_Given passage_.
Start of Block

Flashcards in Gastrointestinal Deck (35):
1

What laxatives are given in children with constipation?

Osmotic laxatives such as lactulose or movical to soften the stools.

2

Projectile milky vomit at age 4 weeks.

Pyloric stenosis

3

What is the treatment for pyloric stenosis?

Pyloromyotomy

4

A 7 year old child presents with abdominal pain after having had a cold for the last week. Observations are mostly normal/

Mesenteric adenitis

5

7 month old girl presents with vomiting and diarrhoea. She is crying and drawing her legs up. There is a a sausage shaped mass in the abdomen.

Intussusception

6

A 1 month old baby girl presents with bile stained vomiting. She has an exomphalos and a congenital diaphragmatic hernia.

Malrotation

7

What is the treatment of intussception?

Air enema

8

If you suspect malrotation of the bowel what investigations should you order?

Ultrasound
Upper GI contrast

9

What is hirschprungs disease?

An absence of ganglion cells from the myenteric and submucosal plexuses. This causes a delayed passage of menonium and abdominal distention.

10

What is the diagnostic test for hirschprungs disease?

Full thickness rectal biopsy

11

What disease is often the underlying cause of a meconium ileus?

Cystic fibrosis

12

What is the treatment for NEC?

Total gut rest and TPN.

13

What is toddlers diarrhoea?

A benign condition in which toddlers can have 12 stools per day but are otherwise well and thriving with no abdominal symptoms which is self limiting and improving by age 5 - 6.

14

What is the management of GORD?

Reassurance
Gaviscon
Ranitidine

15

What HLA subtypes are associated with coeliac disease?

HLA DQ2 or 8

16

What is the screening test for coeliac disease?

Tissue transglutaminase (TTG)

17

What is the diagnostic test for coeliac disease?

Endoscopy with duodenal biopsy

18

What is the histology of coeliac disease?

Crypt hyperplasia with flattening of villi

19

What is the criteria that must be met for a diagnosis of functional constipation to be made?

Must include at least 2 of the following:
Less than three defecations per week
At least one episode per week of faecal incontinence after the child has acquired toileting skills
A history of excessive stool retention or retentive posturing
A history of painful or hard bowel movements
Presence of a large faecal mass in the rectum
A history of stools with large diameter that may obstruct the toilet
In infants and children up to a developmental age of 4 years, these symptoms must be present for at least one month. In children older than 4 years, symptoms should be present for at least two months, with insufficient criteria for the diagnosis of irritable bowel syndrome.

20

What are the features of constipation that suggest an organic disease?

Delayed passage of meconium after birth (over 24 hours)
Recurrent rectal prolapse (CF)
Failure to thrive (could be a food allergy or hypothyroidism)
Abnormal position of anus
Explosive passing of stool following rectal exam (hirschprungs disease)
Skin tags (usually causes by healed fissures but can suggest anal sexual abuse)

End of Block

_Exercise instructions_.
Rewrite the part of the gastrointestinal flashcards that opens with the words containing "What is toddlers" and closes with "management of GORD?", swapping "GORD" for "reflux".

_Supplied material_.
Start of Block

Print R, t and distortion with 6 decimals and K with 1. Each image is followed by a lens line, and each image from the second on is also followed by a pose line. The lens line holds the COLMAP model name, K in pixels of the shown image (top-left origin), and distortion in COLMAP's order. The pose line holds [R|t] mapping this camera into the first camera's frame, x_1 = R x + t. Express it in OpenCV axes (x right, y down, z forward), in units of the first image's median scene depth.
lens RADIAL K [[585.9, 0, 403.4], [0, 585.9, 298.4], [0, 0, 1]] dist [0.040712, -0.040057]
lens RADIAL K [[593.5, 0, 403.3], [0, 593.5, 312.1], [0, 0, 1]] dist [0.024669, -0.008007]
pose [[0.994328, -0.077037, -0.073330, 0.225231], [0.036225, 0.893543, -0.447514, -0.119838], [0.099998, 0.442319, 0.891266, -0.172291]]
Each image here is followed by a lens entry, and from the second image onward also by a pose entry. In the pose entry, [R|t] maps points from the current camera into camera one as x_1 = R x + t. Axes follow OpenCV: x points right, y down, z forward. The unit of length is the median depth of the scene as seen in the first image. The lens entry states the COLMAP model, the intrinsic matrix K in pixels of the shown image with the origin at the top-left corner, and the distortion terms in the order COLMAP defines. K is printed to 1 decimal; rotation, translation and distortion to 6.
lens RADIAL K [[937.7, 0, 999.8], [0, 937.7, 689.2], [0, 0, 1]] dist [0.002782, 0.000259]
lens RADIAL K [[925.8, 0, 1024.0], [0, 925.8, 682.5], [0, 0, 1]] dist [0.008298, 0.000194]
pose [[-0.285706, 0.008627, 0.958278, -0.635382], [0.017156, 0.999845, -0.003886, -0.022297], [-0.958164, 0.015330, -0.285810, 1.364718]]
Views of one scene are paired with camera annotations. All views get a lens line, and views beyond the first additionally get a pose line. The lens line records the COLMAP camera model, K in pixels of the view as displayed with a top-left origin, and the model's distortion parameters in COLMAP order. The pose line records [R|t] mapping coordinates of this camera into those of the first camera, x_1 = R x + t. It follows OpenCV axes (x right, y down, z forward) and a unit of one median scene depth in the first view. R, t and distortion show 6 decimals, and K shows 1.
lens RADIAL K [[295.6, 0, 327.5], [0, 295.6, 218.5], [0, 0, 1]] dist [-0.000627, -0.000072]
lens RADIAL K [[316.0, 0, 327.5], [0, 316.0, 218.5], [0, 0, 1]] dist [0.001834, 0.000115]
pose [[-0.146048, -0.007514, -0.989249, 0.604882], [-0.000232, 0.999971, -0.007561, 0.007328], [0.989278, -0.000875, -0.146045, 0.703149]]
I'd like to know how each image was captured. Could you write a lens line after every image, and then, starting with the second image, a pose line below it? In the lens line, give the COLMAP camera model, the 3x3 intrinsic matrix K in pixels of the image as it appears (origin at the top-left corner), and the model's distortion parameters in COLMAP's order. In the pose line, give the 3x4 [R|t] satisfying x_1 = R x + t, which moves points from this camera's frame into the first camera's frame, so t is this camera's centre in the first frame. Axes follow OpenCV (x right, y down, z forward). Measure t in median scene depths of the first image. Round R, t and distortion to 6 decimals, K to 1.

End of Block

_Task solution_.
What is toddlers diarrhoea?

A benign condition in which toddlers can have 12 stools per day but are otherwise well and thriving with no abdominal symptoms which is self limiting and improving by age 5 - 6.

14

What is the management of reflux?